The Norfolk light rail system, The Tide, is open for business and a whopping 5,600 people ride it everday. By 2020, transit officials optimistically expect ridership to double. So, they’re calling it a success, even though costs are going to be at least 50 percent, and perhaps even double, the original estimates. Randal O’Toole has a pithy comment on this over at the Antiplanner.
What’s more interesting, however, is the comparison to Charlotte’s light rail LYNX line. Charlotte’s line is also considered a success by advocates, even though its costs were way over budget. (Although, interestingly enough, the final cost per mile, about $45 million according to transit officials, is about the same for both lines.) Employment in Charlotte’s downtown is about twice that of Norfolk’s, and ridership is about double as well (15,000 daily riders).
Another interesting point: One reason light rail system are meeting their projections is because they are lower to start with.
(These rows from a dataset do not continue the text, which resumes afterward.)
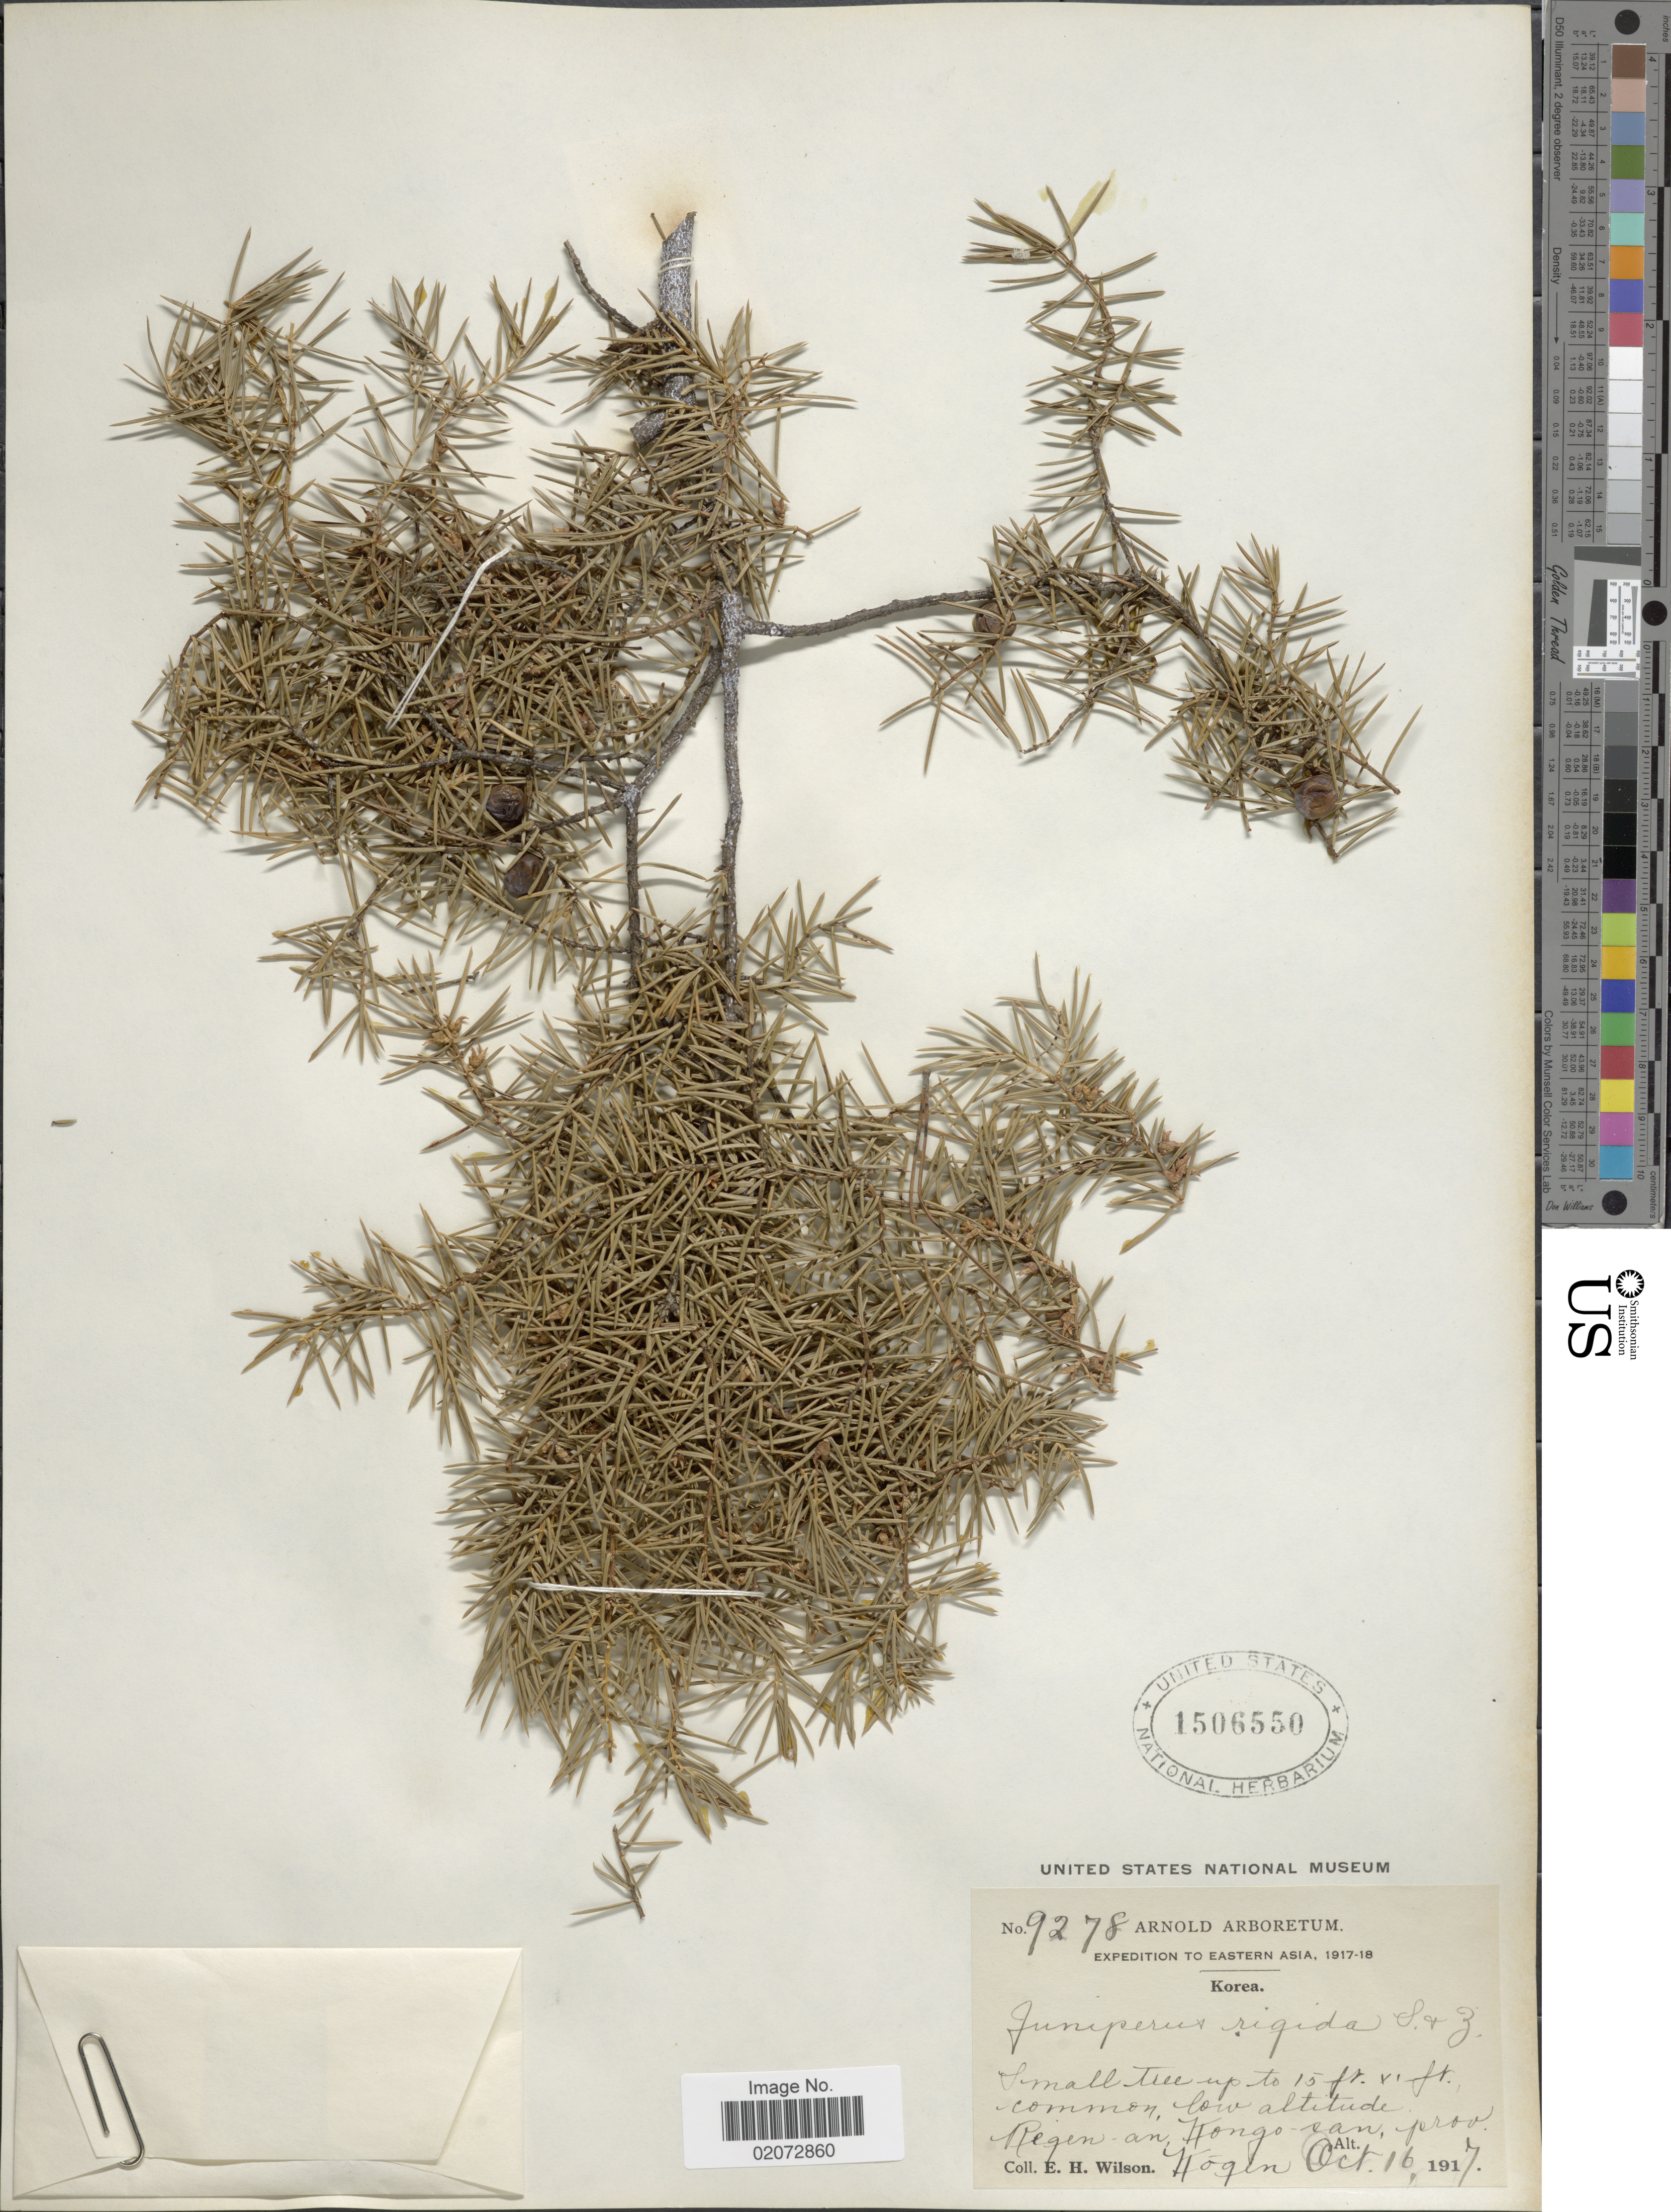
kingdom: Plantae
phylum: Tracheophyta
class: Pinopsida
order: Pinales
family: Cupressaceae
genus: Juniperus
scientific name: Juniperus rigida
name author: Siebold & Zucc.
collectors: E. Wilson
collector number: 9278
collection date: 1917-10-16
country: North Korea / South Korea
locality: Eastern Asia, Korea, Regen-an Kongo-san. Prov. Kogen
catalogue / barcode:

In the 1990s, projections typically had average daily ridership at 20,000 or more per day. Now, forecasters are projecting ridership half those levels. At least that’s some progress, even if it’s not in the direction advocates would want.
But this experience begs yet another question: Is there a ridership level low enough that rail wouldn’t be justified by its advocates? I have my doubts, if 5,600 daily riders on line with 11 stops is considered a triumphant success.
I’ve blogged on low ridership estimates and projections before, and a couple of posts are here and here. Also, check out the 2004 Reason Foundation policy study (No. 321) by Ted Balaker and Tables 14, 15, 16, 17 and 18.